Her husband, Addam, is minister for the Peach Tree Lane Church of Christ in Yuba City, Calif., which meets about 35 miles south of the Oroville Dam. The local sheriff's department asked the Heltsleys — and about 188,000 other Californians who live downstream from the dam — to leave their homes for higher ground Feb. 12.

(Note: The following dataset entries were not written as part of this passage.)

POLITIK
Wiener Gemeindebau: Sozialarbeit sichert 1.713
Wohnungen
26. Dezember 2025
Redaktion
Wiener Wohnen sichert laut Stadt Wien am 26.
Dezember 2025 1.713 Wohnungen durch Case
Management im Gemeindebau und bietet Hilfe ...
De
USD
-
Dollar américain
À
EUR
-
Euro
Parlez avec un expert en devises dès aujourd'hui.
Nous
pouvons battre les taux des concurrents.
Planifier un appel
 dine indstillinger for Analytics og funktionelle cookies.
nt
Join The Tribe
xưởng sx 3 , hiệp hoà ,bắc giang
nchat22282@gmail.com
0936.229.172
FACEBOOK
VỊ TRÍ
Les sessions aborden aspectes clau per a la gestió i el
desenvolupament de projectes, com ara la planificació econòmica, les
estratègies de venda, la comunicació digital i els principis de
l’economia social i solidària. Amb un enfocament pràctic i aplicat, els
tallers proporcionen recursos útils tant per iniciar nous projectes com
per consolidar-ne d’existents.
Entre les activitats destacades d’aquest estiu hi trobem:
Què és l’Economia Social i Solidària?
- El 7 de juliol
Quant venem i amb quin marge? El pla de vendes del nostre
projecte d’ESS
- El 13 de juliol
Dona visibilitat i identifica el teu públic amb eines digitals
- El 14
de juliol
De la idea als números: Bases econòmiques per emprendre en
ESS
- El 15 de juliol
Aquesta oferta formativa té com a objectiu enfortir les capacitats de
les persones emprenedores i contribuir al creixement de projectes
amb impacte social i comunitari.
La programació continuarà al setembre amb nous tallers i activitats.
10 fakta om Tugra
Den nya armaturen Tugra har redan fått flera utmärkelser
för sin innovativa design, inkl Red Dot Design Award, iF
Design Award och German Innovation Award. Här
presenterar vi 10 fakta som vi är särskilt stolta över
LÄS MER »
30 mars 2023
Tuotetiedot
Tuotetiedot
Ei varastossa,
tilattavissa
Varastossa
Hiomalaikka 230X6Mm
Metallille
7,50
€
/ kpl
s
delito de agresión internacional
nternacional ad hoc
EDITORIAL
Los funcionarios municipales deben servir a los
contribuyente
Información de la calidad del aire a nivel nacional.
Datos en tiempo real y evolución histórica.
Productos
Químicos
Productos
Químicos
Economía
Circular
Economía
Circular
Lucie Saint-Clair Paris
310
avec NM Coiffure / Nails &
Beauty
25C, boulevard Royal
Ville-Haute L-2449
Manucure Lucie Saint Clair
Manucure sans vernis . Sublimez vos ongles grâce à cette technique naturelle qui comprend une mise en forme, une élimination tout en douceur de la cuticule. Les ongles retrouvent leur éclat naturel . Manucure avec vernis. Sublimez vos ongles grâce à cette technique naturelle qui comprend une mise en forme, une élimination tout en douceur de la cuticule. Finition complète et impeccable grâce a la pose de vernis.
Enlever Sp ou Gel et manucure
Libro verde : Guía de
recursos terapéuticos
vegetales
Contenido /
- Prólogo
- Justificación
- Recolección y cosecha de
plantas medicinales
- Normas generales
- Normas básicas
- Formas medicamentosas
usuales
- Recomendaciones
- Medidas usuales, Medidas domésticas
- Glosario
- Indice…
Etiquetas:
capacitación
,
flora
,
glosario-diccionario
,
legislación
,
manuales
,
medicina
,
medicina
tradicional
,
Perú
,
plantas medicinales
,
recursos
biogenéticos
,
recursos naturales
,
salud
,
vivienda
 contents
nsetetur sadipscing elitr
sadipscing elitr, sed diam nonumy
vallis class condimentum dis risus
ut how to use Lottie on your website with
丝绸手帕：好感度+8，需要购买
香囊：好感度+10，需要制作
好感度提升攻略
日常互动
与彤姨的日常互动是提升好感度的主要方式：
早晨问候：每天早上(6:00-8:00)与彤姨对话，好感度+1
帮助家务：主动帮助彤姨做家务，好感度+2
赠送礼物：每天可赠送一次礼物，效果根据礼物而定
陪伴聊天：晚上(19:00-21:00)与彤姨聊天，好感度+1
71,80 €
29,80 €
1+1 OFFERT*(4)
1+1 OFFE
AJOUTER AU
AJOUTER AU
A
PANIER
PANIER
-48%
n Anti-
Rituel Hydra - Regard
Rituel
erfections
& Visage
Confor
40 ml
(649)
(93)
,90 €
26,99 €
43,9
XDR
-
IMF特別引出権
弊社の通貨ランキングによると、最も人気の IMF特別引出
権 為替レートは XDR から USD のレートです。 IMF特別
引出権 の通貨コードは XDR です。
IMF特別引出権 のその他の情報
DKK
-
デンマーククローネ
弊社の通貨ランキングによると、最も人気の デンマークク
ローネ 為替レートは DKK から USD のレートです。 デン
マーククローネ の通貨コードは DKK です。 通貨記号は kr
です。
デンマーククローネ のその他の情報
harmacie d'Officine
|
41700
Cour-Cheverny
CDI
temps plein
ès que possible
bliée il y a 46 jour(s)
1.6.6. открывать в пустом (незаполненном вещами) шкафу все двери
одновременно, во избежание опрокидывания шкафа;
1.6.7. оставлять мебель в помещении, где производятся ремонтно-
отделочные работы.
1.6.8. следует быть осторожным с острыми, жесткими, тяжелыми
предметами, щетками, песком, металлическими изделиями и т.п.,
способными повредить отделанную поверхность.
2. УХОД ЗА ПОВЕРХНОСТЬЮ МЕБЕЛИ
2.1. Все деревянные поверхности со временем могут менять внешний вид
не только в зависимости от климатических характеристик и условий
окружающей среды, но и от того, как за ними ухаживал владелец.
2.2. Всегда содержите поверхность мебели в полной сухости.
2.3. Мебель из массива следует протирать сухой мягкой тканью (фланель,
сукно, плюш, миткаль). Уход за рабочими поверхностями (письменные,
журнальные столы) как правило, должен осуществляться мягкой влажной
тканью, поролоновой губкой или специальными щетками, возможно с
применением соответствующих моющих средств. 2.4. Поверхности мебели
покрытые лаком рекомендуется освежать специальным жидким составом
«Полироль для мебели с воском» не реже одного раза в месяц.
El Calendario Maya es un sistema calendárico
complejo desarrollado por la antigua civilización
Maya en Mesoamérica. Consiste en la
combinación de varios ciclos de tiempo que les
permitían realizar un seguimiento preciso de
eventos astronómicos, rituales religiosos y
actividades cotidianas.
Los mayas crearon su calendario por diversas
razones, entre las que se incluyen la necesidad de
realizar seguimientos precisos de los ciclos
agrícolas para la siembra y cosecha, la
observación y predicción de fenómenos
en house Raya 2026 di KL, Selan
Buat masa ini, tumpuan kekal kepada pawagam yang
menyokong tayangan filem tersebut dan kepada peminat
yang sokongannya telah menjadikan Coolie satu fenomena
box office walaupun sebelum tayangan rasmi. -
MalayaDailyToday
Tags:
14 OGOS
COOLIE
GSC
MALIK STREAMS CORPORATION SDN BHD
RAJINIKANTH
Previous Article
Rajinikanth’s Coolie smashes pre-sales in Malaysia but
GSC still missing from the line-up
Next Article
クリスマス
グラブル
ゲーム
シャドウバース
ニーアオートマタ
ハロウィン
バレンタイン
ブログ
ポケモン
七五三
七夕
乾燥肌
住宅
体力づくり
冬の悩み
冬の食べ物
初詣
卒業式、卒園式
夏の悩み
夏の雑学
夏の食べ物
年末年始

One of Addam and Sarah Heltsley's children, Addie, who has cerebral palsy, won a 2014 contest to receive free feeding tube food for a year — thanks in part to votes from Christian Chronicle readers. A few months later, Addie Heltsley battled Darth Vader. (PHOTO PROVIDED) 
Waters in the Oroville Dam, in the foothills of the Sierra Nevada mountains, have risen rapidly this winter due to heavy rain and snow — following five years of severe drought in California. Last week, a gaping hole appeared in the dam's main spillway, prompting state officials to begin releasing water into an emergency spillway for the first time in the reservoir's 49-year history, USA Today reports.

Though the dam itself is intact, erosion on the emergency spillway could cause the spillway to fail, resulting in severe flooding in downriver communities.

"When we left, our neighborhood was completely barren of cars and very quiet," Sarah Heltsley said. However, "the roads leaving out of the evacuation zone were completely plugged — double lanes of traffic on one-way roads. What is normally a 15-minute drive (to nearby Sutter, Calif.) took us almost three hours."

As his family waits for news, Addam Heltsley is helping at a nearby shelter, making sure that the homeless evacuated from their community have their medications and helping them find rides to places they can stay long term if needed. 
The minister serves as a board member for the Regional Emergency Shelter Team, or REST, a resource for the homeless. A fellow board member is housing the family.

The Heltsleys, safe in Sutter, Calif. (PHOTO PROVIDED)

"Our biggest prayer right now is that the DWR (Department of Water Reources) working on the dam is locating the issues and can come up with a plan regarding the dam," Sarah Heltsley said, "and that everyone stays safe."